I had done it all — finished college, completed grad school, traveled the world, had a successful career, and bought a house. Just shy of 40 years old, I still hadn’t found Mr. Right. But I didn’t want to give up on my dream of becoming a mother. So I decided to do it on my own.

I’m not alone in that decision. CDC birth rates among unmarried women in the U.S. ages 35-39 have shot up 48 percent since 2002, and have risen 29 percent for women ages 40-44 in the last few years.

Determined to make my dream come true, I made an appointment with Dr. Angie Beltsos of Fertility Centers of Illinois. My initial consult was positive, and it was determined that IUI would be the best place to start. Next, I did IVF. I was pregnant twice — the second pregnancy led to a heartbeat, but the embryo did not develop normally and I had to abort at 11 weeks due to a “lethal condition incompatible with life.” It was after this experience that I chose to use donor eggs.
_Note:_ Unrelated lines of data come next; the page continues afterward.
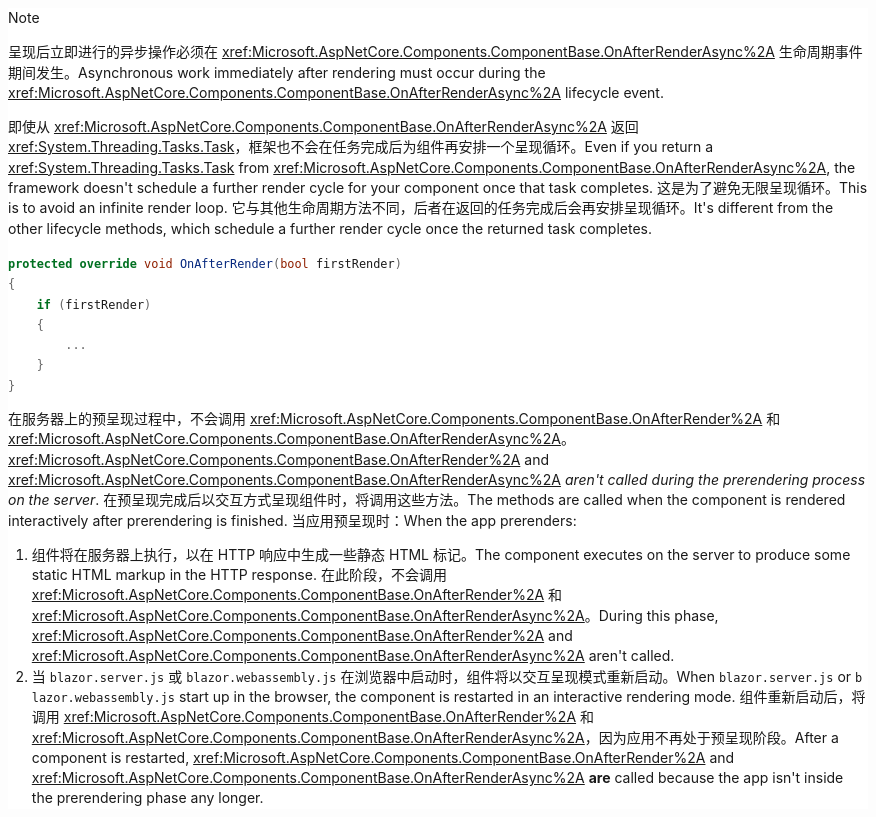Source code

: > [!NOTE]
> <span data-ttu-id="f37c5-173">呈现后立即进行的异步操作必须在 <xref:Microsoft.AspNetCore.Components.ComponentBase.OnAfterRenderAsync%2A> 生命周期事件期间发生。</span><span class="sxs-lookup"><span data-stu-id="f37c5-173">Asynchronous work immediately after rendering must occur during the <xref:Microsoft.AspNetCore.Components.ComponentBase.OnAfterRenderAsync%2A> lifecycle event.</span></span>
>
> <span data-ttu-id="f37c5-174">即使从 <xref:Microsoft.AspNetCore.Components.ComponentBase.OnAfterRenderAsync%2A> 返回 <xref:System.Threading.Tasks.Task>，框架也不会在任务完成后为组件再安排一个呈现循环。</span><span class="sxs-lookup"><span data-stu-id="f37c5-174">Even if you return a <xref:System.Threading.Tasks.Task> from <xref:Microsoft.AspNetCore.Components.ComponentBase.OnAfterRenderAsync%2A>, the framework doesn't schedule a further render cycle for your component once that task completes.</span></span> <span data-ttu-id="f37c5-175">这是为了避免无限呈现循环。</span><span class="sxs-lookup"><span data-stu-id="f37c5-175">This is to avoid an infinite render loop.</span></span> <span data-ttu-id="f37c5-176">它与其他生命周期方法不同，后者在返回的任务完成后会再安排呈现循环。</span><span class="sxs-lookup"><span data-stu-id="f37c5-176">It's different from the other lifecycle methods, which schedule a further render cycle once the returned task completes.</span></span>

```csharp
protected override void OnAfterRender(bool firstRender)
{
    if (firstRender)
    {
        ...
    }
}
```

<span data-ttu-id="f37c5-177">在服务器上的预呈现过程中，不会调用 <xref:Microsoft.AspNetCore.Components.ComponentBase.OnAfterRender%2A> 和 <xref:Microsoft.AspNetCore.Components.ComponentBase.OnAfterRenderAsync%2A>。</span><span class="sxs-lookup"><span data-stu-id="f37c5-177"><xref:Microsoft.AspNetCore.Components.ComponentBase.OnAfterRender%2A> and <xref:Microsoft.AspNetCore.Components.ComponentBase.OnAfterRenderAsync%2A> *aren't called during the prerendering process on the server*.</span></span> <span data-ttu-id="f37c5-178">在预呈现完成后以交互方式呈现组件时，将调用这些方法。</span><span class="sxs-lookup"><span data-stu-id="f37c5-178">The methods are called when the component is rendered interactively after prerendering is finished.</span></span> <span data-ttu-id="f37c5-179">当应用预呈现时：</span><span class="sxs-lookup"><span data-stu-id="f37c5-179">When the app prerenders:</span></span>

1. <span data-ttu-id="f37c5-180">组件将在服务器上执行，以在 HTTP 响应中生成一些静态 HTML 标记。</span><span class="sxs-lookup"><span data-stu-id="f37c5-180">The component executes on the server to produce some static HTML markup in the HTTP response.</span></span> <span data-ttu-id="f37c5-181">在此阶段，不会调用 <xref:Microsoft.AspNetCore.Components.ComponentBase.OnAfterRender%2A> 和 <xref:Microsoft.AspNetCore.Components.ComponentBase.OnAfterRenderAsync%2A>。</span><span class="sxs-lookup"><span data-stu-id="f37c5-181">During this phase, <xref:Microsoft.AspNetCore.Components.ComponentBase.OnAfterRender%2A> and <xref:Microsoft.AspNetCore.Components.ComponentBase.OnAfterRenderAsync%2A> aren't called.</span></span>
1. <span data-ttu-id="f37c5-182">当 `blazor.server.js` 或 `blazor.webassembly.js` 在浏览器中启动时，组件将以交互呈现模式重新启动。</span><span class="sxs-lookup"><span data-stu-id="f37c5-182">When `blazor.server.js` or `blazor.webassembly.js` start up in the browser, the component is restarted in an interactive rendering mode.</span></span> <span data-ttu-id="f37c5-183">组件重新启动后，将调用 <xref:Microsoft.AspNetCore.Components.ComponentBase.OnAfterRender%2A> 和 <xref:Microsoft.AspNetCore.Components.ComponentBase.OnAfterRenderAsync%2A>，因为应用不再处于预呈现阶段。</span><span class="sxs-lookup"><span data-stu-id="f37c5-183">After a component is restarted, <xref:Microsoft.AspNetCore.Components.ComponentBase.OnAfterRender%2A> and <xref:Microsoft.AspNetCore.Components.ComponentBase.OnAfterRenderAsync%2A> **are** called because the app isn't inside the prerendering phase any longer.</span></span>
I had a lot of success getting pregnant because I was using healthy donor eggs and sperm. In total, I was I pregnant six out of seven times, and we even saw heartbeats on several of my pregnancies. But around the seven or eight week mark of pregnancy, I would lose the baby. It was heartbreaking.

After testing, we confirmed that the embryos and “products of conception” were healthy. We did further tests and tried a different medication, but without success.

As far as discipline, I was a model patient. Each medication was measured correctly, shots were taken at the right time, and I carefully followed every instruction.

Dr. Beltsos believed that there were different medical factors at play, and sent me to see reproductive immunologist Dr. Joanne Kwak-Kim. After giving 19 vials of blood and undergoing a 90-minute ultrasound, I was sent home and told that results would be ready in two weeks.

I could not have imagined the news that awaited me.

I was diagnosed with nine immunological issues, including an imbalanced thyroid, elevated natural killer cells, elevated testosterone, elevated T cells, compromised blood flow to the uterus, increased Homocysteine levels, Factor XIII mutation, HPA-1a mutation, and a Beta-Fibrinogen mutation. The elevated natural killer cells couldn’t discern the difference between a harmful tumor or a developing embryo, and were attacking each pregnancy.

With the diagnosis, I felt overwhelmed but also relieved. It was more than I was expecting, but now we finally had a road map. After the heartbreak of losing so many pregnancies, having this information was the only reason I was able to try again. I knew that I had to find the strength to continue if I wanted to become a mother.

I put some time into learning more about immune problems and infertility, and found that this wasn’t as uncommon of a diagnosis as I had thought. According to Fertility and Conception: A Complete Guide to Getting Pregnant by Zita West, “about 40 percent of unexplained infertility and 80 percent of unexplained pregnancy loss (miscarriages that aren’t the result of chromosomal defects, hormonal imbalance, or abnormalities of the uterus) are probably caused by immunological dysfunction.”

Before I could pursue fertility treatment again, it took months to prepare my body. When I underwent the next embryo transfer, which resulted in a twin pregnancy, my team was prepared. I had IV medication every week or every other week until delivery. It was similar to an infusion given to leukemia patients, but the medication was directed toward keeping elevated natural killer cells and T cells balanced. Sadly, one baby did not survive, likely due to a lack of blood.

As each month passed in the pregnancy, my hope began to grow.  After six pregnancies with four different egg donors, and several heartbreaking miscarriages, I was both cautiously optimistic and steadfastly determined.

When the delivery time arrived, I endured another challenge. My uterus ruptured in two places, and I needed to have an emergency C-section. If I hadn’t been with a high-risk OB practice that made the call for a C-section, I may have bled out.

But at long last, on August 1, 2014, my son Jack came into the world. (Exactly five years and one month after my first meeting with Dr. Beltsos.)

Jack spent his first night in the NICU while I recovered from major surgery. The next day, I was finally able to hold him for the first time. I didn’t truly believe I was really a mother until I held him in my arms. Immediately, every setback of the past five years was forgotten. It felt surreal. And it finally started to sink in, ever so slowly. I did it. I am a mother.

I would not have been able to have Jack without the help and support of Dr. Beltsos, Dr. Kwak-Kim, their teams of nurses and sonographers, my OB, and my family and friends. Once you meet the right doctors and become a part of the right practice, you know they are on your team and they are your partners. It’s important to find people you trust and get the answers you need.

I wanted to share my story because in our society, not many people do. Conversations about infertility and “unexplained” infertility are still not common.  But if you find yourself willing to share and ask for help, you will be humbled by how much people care. Not everyone believed in what I was doing, but the people who stayed with me on my journey offered an incredible support network. Surround yourself with positive voices and the right team, and believe that in time, your dream will come true.